YOUR ASSIGNMENT >>
Present the data from the line containing "Which label corresponds" up to and including the line containing "Acupuncture" as a numbered list, leaving out any blank lines.

DATA SECTION >>
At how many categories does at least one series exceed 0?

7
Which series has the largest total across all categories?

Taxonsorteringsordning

...

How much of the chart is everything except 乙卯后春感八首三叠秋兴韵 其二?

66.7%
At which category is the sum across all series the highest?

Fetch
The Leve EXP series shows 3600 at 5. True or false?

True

--

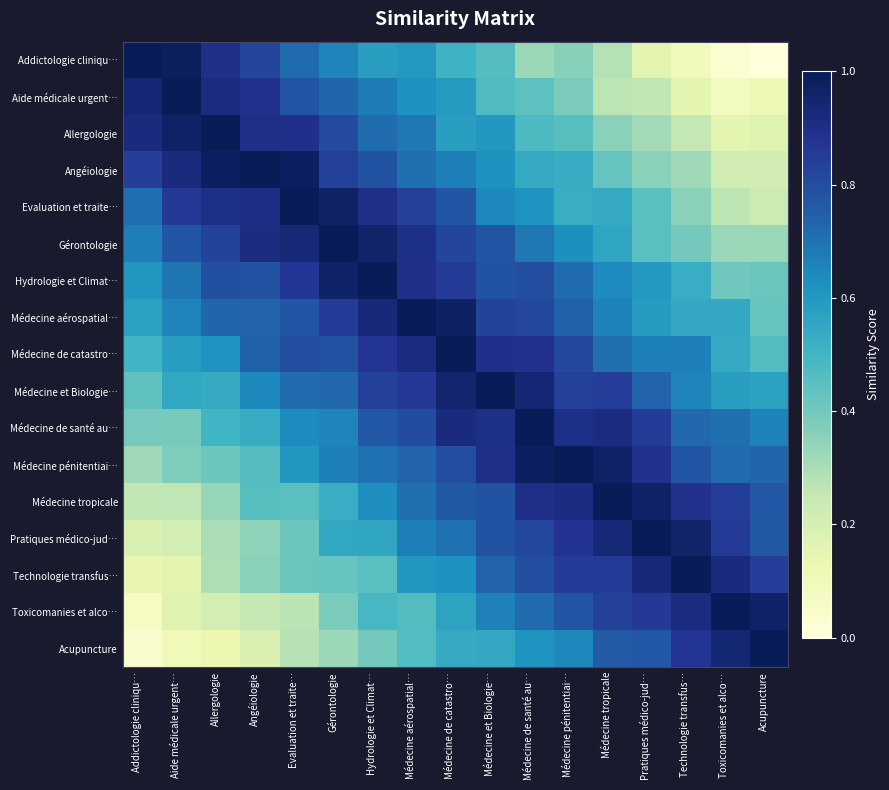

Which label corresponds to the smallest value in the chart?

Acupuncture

WRITTEN SOLUTION >>
1. Which label corresponds to the smallest value in the chart?
2. Acupuncture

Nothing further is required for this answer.